* _Prompt_
When you reach the line with "Rapport annuel" in the records below, begin transcribing exactly and continue up to and including the line with "politicas departamento de", leaving out every picture.

Stored items
[Start of Attachment]
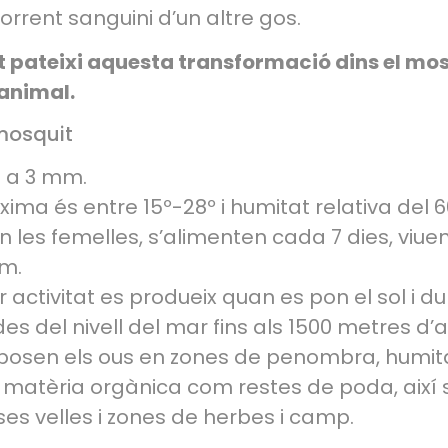
orrent sanguini d’un altre gos.
it pateixi aquesta transformació dins el mo
 animal.
 mosquit
 a 3 mm.
àxima és entre 15º-28º i humitat relativa del 
les femelles, s’alimenten cada 7 dies, viue
km.
activitat es produeix quan es pon el sol i dur
des del nivell del mar fins als 1500 metres d’al
 posen els ous en zones de penombra, humita
 matèria orgànica com restes de poda, així 
es velles i zones de herbes i camp.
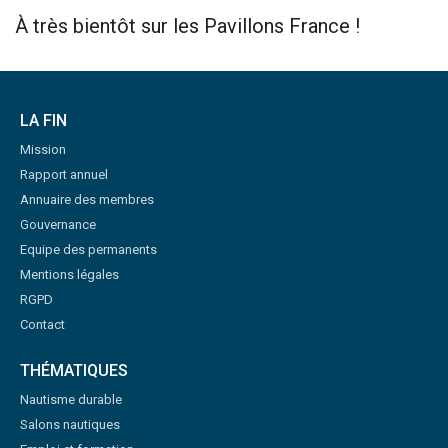
À très bientôt sur les Pavillons France !
LA FIN
Mission
Rapport annuel
Annuaire des membres
Gouvernance
Equipe des permanents
Mentions légales
RGPD
Contact
THÉMATIQUES
Nautisme durable
Salons nautiques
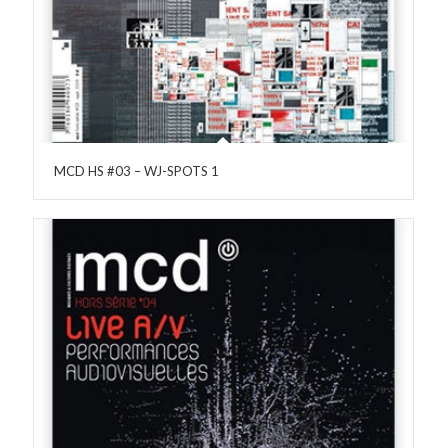
MCD HS #03 – WJ-SPOTS 1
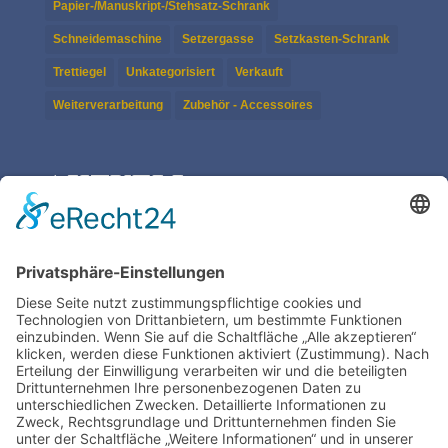
Papier-/Manuskript-/Stehsatz-Schrank
Schneidemaschine
Setzergasse
Setzkasten-Schrank
Trettiegel
Unkategorisiert
Verkauft
Weiterverarbeitung
Zubehör - Accessoires
AKTUELL
Boston-Tiegel A4
Pultschrank Lebensspuren – leer
ASBERN Radier­presse
Der Basis Satzschrank
Boston Tiegel W. Harth & Co.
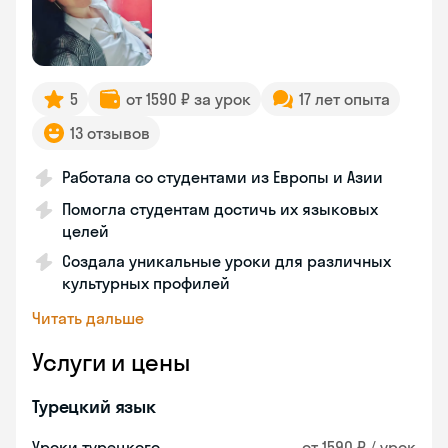
5
от 1590 ₽ за урок
17 лет опыта
13 отзывов
Работала со студентами из Европы и Азии
Помогла студентам достичь их языковых
целей
Создала уникальные уроки для различных
культурных профилей
Читать дальше
Услуги и цены
Турецкий язык
Уроки турецкого
от 1590 ₽ / урок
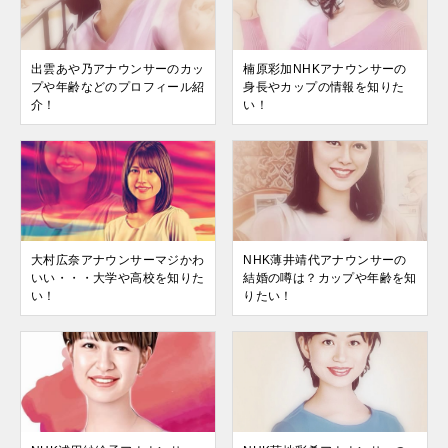
出雲あや乃アナウンサーのカッ
楠原彩加NHKアナウンサーの
プや年齢などのプロフィール紹
身長やカップの情報を知りた
介！
い！
大村広奈アナウンサーマジかわ
NHK薄井靖代アナウンサーの
いい・・・大学や高校を知りた
結婚の噂は？カップや年齢を知
い！
りたい！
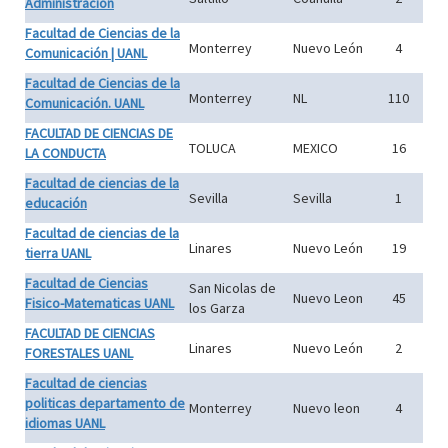
Administracion
Facultad de Ciencias de la
Monterrey
Nuevo León
4
Comunicación | UANL
Facultad de Ciencias de la
Monterrey
NL
110
Comunicación. UANL
FACULTAD DE CIENCIAS DE
TOLUCA
MEXICO
16
LA CONDUCTA
Facultad de ciencias de la
Sevilla
Sevilla
1
educación
Facultad de ciencias de la
Linares
Nuevo León
19
tierra UANL
Facultad de Ciencias
San Nicolas de
Nuevo Leon
45
Fisico-Matematicas UANL
los Garza
FACULTAD DE CIENCIAS
Linares
Nuevo León
2
FORESTALES UANL
Facultad de ciencias
politicas departamento de
Monterrey
Nuevo leon
4
idiomas UANL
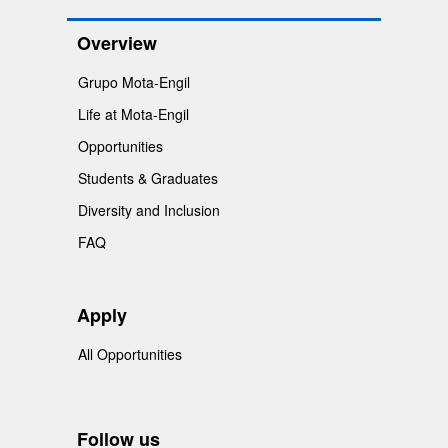
Overview
Grupo Mota-Engil
Life at Mota-Engil
Opportunities
Students & Graduates
Diversity and Inclusion
FAQ
Apply
All Opportunities
Follow us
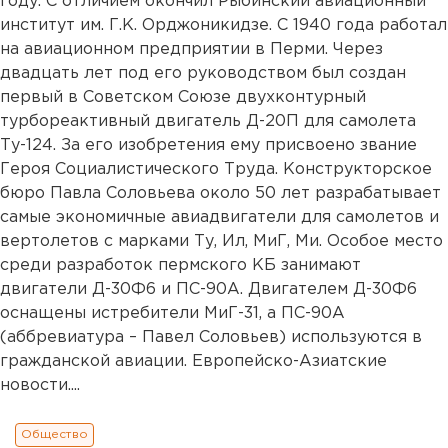
году. С отличием окончил Рыбинский авиационный
институт им. Г.К. Орджоникидзе. С 1940 года работал
на авиационном предприятии в Перми. Через
двадцать лет под его руководством был создан
первый в Советском Союзе двухконтурный
турбореактивный двигатель Д-20П для самолета
Ту-124. За его изобретения ему присвоено звание
Героя Социалистического Труда. Конструкторское
бюро Павла Соловьева около 50 лет разрабатывает
самые экономичные авиадвигатели для самолетов и
вертолетов с марками Ту, Ил, МиГ, Ми. Особое место
среди разработок пермского КБ занимают
двигатели Д-30Ф6 и ПС-90А. Двигателем Д-30Ф6
оснащены истребители МиГ-31, а ПС-90А
(аббревиатура – Павел Соловьев) используются в
гражданской авиации. Европейско-Азиатские
новости....
Общество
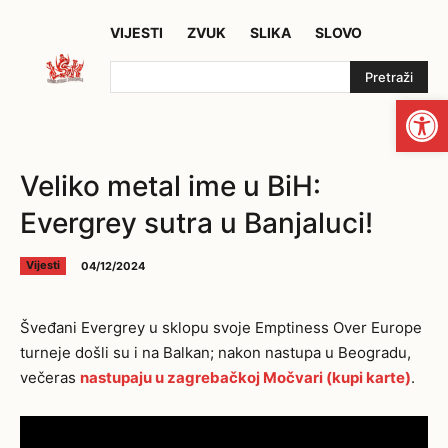
VIJESTI
ZVUK
SLIKA
SLOVO
Pretraži
Open
Veliko metal ime u BiH:
Evergrey sutra u Banjaluci!
04/12/2024
Vijesti
Šveđani Evergrey u sklopu svoje Emptiness Over Europe
turneje došli su i na Balkan; nakon nastupa u Beogradu,
večeras
nastupaju u zagrebačkoj Močvari (kupi karte)
.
[End of Attachment]
* _Response to this exercise_
Rapport annuel
Annuaire des membres
Gouvernance
Equipe des permanents
Mentions légales
RGPD
Contact
THÉMATIQUES
Nautisme durable
Salons nautiques
MCD HS #03 – WJ-SPOTS 1
Papier-/Manuskript-/Stehsatz-Schrank
Schneidemaschine
Setzergasse
Setzkasten-Schrank
Trettiegel
Unkategorisiert
Verkauft
Weiterverarbeitung
Zubehör - Accessoires
AKTUELL
Boston-Tiegel A4
Pultschrank Lebensspuren – leer
ASBERN Radier­presse
Der Basis Satzschrank
Boston Tiegel W. Harth & Co.
5
от 1590 ₽ за урок
17 лет опыта
13 отзывов
Работала со студентами из Европы и Азии
Помогла студентам достичь их языковых
целей
Создала уникальные уроки для различных
культурных профилей
Читать дальше
Услуги и цены
Турецкий язык
Уроки турецкого
от 1590 ₽ / урок
出雲あや乃アナウンサーのカッ
楠原彩加NHKアナウンサーの
プや年齢などのプロフィール紹
身長やカップの情報を知りた
介！
い！
大村広奈アナウンサーマジかわ
NHK薄井靖代アナウンサーの
いい・・・大学や高校を知りた
結婚の噂は？カップや年齢を知
い！
りたい！
Administracion
Facultad de Ciencias de la
Monterrey
Nuevo León
4
Comunicación | UANL
Facultad de Ciencias de la
Monterrey
NL
110
Comunicación. UANL
FACULTAD DE CIENCIAS DE
TOLUCA
MEXICO
16
LA CONDUCTA
Facultad de ciencias de la
Sevilla
Sevilla
1
educación
Facultad de ciencias de la
Linares
Nuevo León
19
tierra UANL
Facultad de Ciencias
San Nicolas de
Nuevo Leon
45
Fisico-Matematicas UANL
los Garza
FACULTAD DE CIENCIAS
Linares
Nuevo León
2
FORESTALES UANL
Facultad de ciencias
politicas departamento de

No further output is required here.